PASSAGES IN NON-ROMAN SCRIPT
Long passages in non-Roman script (from texts in Arabic, Chinese, Cyrillic, Greek, Hebrew, Japanese, and other languages) represent real challenges for typesetters, designers, and printers, and are generally of interest only to specialists. Such passages should appear in English translation in the body of the essay. Selected passages of philological interest, or from unpublished or inaccessible sources, may be included in related endnotes, either in the original language or in a standard transliteration system, with English translation in parentheses (if not already translated in the text). If you are using a standard transliteration system, please state this in the first unnumbered note. For example: “Russian transliterations follow the Library of Congress system” or “I have used the Pinyin romanization system.”
We ask that authors limit these notes in number and length, reserving them for the most crucial passages. Titles of non-Roman sources cited in the endnotes should be given in the original non-Roman script or in a standard transliteration system, if you are using one, followed by an English translation in brackets.

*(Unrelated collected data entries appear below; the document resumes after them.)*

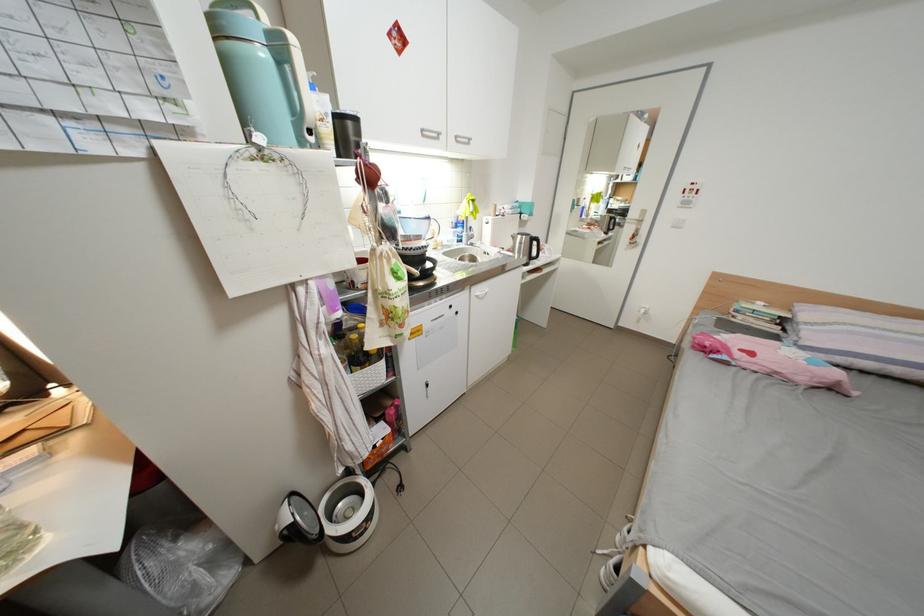
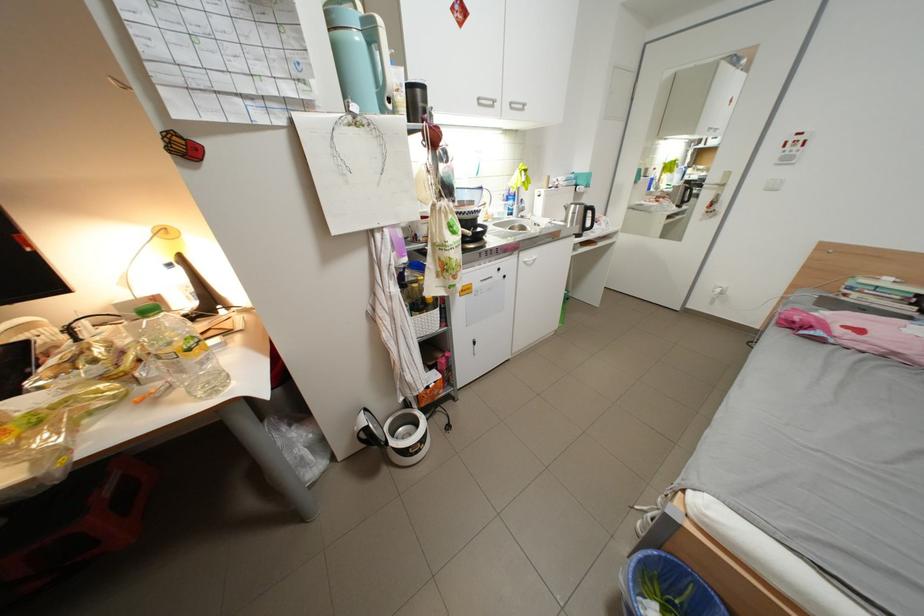
The point at (468,139) is marked in the first image. Where is the corresponding point in the second image?

(523, 105)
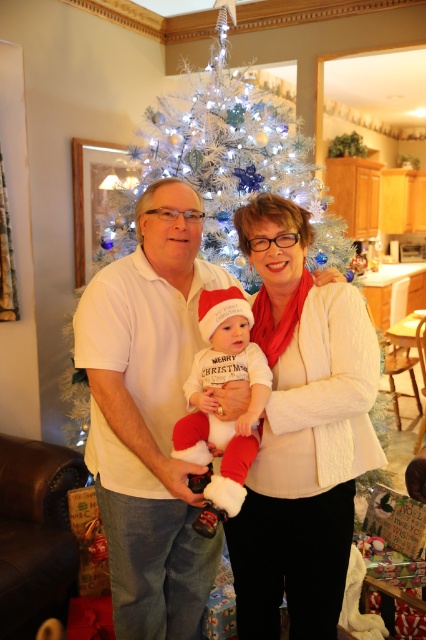
What is the object located at the coordinates point [149,416] in the scene?

The object located at point [149,416] is the white cotton shirt at center.

You are a photographer trying to capture the perfect shot of the family. You notice a point at coordinates (149,416) in the image. What object is located at this point?

The point at coordinates (149,416) indicates the white cotton shirt at center.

Isolated words or expressions in a non-Roman script should appear in transliteration (e.g., feng shui).
The author alone will be responsible for proofreading non-Roman script passages.
Indicate on the picture list “S,” “M,” or “L” for each image, to guide the designer on the relative importance of each reproduction.
For guidelines on image formats, fair use in scholarly publishing, clearing rights and permissions, and image-rental contracts, please review "Clearing Permissions for Images" in the author acceptance packet.
Diagrams, Charts, and Line Images
These images cannot be incorporated into text; each must be treated as a figure. Original diagrams, photographs copied from a book, and very sharp enlarged photocopies may all be acceptable. (Remember that you may need written permission from the copyright holder to reproduce these, unless the work is in the public domain.) They should be larger than the desired size of the reproduction. Any markings, such as i.d. letters or numbers, labels, keys, or other text added to a diagram or map must be in type, not handwritten. If the image requires longer text labels, the author is responsible for supplying a final image (usually in digital format). CAA cannot create or insert such data into images.
Manuscript for Book Reviews
The following information must be provided at the beginning of the review, starting new lines as follows:
- Author’s/editor’s name
- Complete title of book (with a colon between the main title and the subtitle)
- Place of publication; publisher; date of publication; total number of pages (including all front matter and illustrations that do not carry page numbers); number of illustrations (black and white and color); price
The format is as follows:
Jan van Eyck: The Play of Realism
London: Reaktion Books, 1991. 228 pp.; 42 color ills., 80 b/w.
The Wu Liang Shrine: The Ideology of Early Chinese Pictorial Art
Stanford: Stanford University Press, 1991. 435 pp.; 210 b/w ills.
$60.00; $24.95 paper
It is the author’s responsibility to pay any costs incurred for the article, including photography and permissions expenses.
Publishing Process and Schedule
After the manuscript is submitted to the editor-in-chief, it is sent to anonymous peer reviewers. It may be returned for revisions once or more. Once a manuscript is accepted for publication, the editing and production process usually takes about seven months. Accepted articles are scheduled for publication at the discretion of the editor-in-chief.
After the manuscript is accepted, it is sent to the manuscript editor, who will edit it to conform to The Art Bulletin’s style. A photocopy of the edited manuscript is provided to the author for final corrections. The author will be asked to proofread the page proofs of the article.